Face Challenges Confidently

126 Siegert v. Seneca Resources

Tuesday, September 8th, 2015

Richard F. Brown

 
The following is not a legal opinion. You should consult your attorney if the case may be of significance to you.
 
Siegert v. Seneca Resources Corp., 28 S.W.3d 680 (Tex. App.–Corpus Christi 2000, n.pet.h.), considers whether a severed mineral estate is subject to the doctrine of accretion. A tract of land along the Brazos River was described in a 1932 deed severing the minerals as containing 100 acres. A 1955 survey showed that the tract contained 181 acres. Siegert contended that the increase was due to accretion and that the doctrine of accretion is not applicable to severed minerals.
 
Under the doctrine of accretion, an owner of riparian land gains title to increases in his property caused by natural forces.
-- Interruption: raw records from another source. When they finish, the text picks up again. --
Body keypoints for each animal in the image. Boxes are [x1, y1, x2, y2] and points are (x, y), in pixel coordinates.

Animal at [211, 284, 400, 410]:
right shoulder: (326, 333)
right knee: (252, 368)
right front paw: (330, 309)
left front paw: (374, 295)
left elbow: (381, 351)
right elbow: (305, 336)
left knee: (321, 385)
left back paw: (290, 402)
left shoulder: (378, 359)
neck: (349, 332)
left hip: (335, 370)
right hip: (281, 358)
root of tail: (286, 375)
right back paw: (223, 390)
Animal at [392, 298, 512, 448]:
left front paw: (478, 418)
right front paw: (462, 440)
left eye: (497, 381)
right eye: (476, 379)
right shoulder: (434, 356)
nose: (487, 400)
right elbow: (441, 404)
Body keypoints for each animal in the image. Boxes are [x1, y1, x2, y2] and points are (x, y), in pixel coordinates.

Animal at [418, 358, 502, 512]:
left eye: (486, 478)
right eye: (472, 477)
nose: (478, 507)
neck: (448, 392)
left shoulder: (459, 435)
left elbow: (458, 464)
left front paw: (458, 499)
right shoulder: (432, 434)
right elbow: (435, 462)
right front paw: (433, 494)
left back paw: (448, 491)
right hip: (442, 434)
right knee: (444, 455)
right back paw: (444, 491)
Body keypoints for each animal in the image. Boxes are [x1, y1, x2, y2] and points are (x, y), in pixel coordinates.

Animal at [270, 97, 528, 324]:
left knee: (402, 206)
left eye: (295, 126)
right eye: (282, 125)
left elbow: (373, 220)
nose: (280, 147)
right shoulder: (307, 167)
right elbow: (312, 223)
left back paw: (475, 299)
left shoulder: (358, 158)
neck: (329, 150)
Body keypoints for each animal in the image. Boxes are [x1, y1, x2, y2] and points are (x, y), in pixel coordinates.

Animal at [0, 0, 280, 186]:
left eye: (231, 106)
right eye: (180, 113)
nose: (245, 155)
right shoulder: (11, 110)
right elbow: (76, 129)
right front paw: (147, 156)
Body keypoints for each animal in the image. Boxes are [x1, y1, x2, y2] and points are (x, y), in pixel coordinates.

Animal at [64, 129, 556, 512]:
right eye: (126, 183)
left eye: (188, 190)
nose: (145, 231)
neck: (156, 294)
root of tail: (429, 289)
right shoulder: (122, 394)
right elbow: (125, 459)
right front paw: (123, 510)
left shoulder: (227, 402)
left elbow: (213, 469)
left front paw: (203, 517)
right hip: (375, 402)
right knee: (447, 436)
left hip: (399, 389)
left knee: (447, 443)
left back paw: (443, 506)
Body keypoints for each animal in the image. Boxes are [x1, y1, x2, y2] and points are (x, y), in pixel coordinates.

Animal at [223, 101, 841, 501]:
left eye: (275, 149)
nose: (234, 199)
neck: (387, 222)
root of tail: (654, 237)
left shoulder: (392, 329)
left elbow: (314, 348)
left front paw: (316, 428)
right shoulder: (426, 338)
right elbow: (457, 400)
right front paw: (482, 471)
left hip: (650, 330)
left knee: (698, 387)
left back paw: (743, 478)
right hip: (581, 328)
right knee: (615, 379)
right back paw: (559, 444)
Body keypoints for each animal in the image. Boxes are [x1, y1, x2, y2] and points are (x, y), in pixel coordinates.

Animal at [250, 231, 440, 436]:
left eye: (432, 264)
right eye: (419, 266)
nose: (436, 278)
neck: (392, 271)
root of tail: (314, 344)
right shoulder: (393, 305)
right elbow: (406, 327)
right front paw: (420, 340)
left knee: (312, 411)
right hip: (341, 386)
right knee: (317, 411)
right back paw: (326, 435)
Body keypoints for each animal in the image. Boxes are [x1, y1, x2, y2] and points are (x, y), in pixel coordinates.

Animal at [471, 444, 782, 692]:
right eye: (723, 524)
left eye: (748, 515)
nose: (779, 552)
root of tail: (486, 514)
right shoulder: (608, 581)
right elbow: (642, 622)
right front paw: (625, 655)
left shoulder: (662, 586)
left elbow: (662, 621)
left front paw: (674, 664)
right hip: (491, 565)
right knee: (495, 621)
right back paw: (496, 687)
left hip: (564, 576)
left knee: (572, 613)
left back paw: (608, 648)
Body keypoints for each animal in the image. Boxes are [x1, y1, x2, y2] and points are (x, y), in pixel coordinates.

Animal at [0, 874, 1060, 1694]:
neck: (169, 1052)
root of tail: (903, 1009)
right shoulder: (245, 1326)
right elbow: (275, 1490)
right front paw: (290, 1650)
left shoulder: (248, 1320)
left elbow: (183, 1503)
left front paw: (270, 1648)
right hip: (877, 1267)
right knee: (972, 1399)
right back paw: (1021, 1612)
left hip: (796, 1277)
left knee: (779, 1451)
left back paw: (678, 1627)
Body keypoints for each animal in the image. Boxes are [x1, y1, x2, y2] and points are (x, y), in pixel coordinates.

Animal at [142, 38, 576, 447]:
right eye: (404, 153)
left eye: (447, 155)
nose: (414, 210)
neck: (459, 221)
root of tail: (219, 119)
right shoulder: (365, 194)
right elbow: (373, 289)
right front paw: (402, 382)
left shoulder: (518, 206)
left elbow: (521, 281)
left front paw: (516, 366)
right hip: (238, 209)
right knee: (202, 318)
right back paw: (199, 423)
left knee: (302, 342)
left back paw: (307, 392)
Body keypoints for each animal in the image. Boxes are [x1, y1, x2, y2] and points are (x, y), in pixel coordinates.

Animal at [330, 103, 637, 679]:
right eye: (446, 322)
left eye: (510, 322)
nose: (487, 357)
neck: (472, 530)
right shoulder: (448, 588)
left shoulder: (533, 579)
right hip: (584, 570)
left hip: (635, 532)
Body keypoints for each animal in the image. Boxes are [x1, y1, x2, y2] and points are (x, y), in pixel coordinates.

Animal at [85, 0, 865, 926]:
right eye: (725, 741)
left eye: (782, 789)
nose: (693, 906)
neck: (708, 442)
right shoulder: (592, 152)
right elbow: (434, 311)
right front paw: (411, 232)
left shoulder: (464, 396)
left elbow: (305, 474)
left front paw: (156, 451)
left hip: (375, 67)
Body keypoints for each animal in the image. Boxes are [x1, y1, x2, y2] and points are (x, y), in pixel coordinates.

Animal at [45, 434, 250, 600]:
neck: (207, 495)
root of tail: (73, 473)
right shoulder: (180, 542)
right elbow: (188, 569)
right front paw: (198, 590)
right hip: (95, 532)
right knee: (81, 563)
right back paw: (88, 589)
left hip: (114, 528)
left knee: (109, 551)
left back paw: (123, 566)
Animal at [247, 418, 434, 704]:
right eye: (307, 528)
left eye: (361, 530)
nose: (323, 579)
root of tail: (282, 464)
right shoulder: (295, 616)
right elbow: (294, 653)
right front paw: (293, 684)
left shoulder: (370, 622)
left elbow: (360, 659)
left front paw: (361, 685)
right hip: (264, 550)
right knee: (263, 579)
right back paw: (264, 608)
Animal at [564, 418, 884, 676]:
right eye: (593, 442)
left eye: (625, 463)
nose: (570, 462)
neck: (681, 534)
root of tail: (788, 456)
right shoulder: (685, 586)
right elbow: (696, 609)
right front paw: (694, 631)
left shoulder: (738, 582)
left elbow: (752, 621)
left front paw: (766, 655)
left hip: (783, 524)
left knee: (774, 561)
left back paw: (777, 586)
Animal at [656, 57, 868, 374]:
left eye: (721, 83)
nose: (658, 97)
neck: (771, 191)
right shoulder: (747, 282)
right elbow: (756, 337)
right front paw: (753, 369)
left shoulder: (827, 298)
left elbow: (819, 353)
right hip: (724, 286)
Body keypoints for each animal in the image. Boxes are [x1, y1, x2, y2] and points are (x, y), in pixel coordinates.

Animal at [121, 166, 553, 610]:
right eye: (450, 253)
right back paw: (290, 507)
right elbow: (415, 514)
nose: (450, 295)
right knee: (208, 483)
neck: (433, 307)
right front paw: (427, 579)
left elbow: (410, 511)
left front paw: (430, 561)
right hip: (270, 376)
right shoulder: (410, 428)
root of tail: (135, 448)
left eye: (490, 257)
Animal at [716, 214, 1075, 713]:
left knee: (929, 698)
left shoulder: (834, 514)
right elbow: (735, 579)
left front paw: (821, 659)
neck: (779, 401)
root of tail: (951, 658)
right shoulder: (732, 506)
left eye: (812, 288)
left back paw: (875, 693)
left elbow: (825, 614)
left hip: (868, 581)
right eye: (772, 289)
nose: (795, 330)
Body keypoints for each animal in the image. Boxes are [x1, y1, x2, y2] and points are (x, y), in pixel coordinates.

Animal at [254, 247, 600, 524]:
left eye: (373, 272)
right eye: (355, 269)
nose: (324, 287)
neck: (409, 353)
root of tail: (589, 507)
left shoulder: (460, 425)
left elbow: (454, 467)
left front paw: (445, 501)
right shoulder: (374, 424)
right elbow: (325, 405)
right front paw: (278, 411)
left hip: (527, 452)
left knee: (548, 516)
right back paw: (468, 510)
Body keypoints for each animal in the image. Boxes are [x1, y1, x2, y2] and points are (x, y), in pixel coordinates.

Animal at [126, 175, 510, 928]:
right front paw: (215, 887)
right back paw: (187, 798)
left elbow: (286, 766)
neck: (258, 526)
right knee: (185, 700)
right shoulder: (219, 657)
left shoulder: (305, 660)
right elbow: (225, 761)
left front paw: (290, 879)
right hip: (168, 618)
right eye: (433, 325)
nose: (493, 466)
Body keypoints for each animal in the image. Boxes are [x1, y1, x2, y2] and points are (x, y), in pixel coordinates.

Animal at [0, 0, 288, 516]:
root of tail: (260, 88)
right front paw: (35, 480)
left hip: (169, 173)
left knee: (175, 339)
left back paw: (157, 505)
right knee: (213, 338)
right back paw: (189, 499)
The Siegerts claimed that the 1932 deed could only have reserved a mineral interest to the original 100 acre tract that was described in the deed. Following the Austin Court of Appeals in Ely v. Briley, the Corpus Christi Court of Appeals held that the doctrine of accretion applies to surface estates as well as mineral estates, and that a severed riparian mineral interest is subject to accretion just as a surface estate is subject to accretion. To hold otherwise would create claims to slivers or strips of small mineral interests along river edges that would not appear in title searches, and would be virtually impossible to administer or litigate. The court also held that there should be no difference between the mineral rights in unsevered riparian mineral interests and severed riparian mineral interests.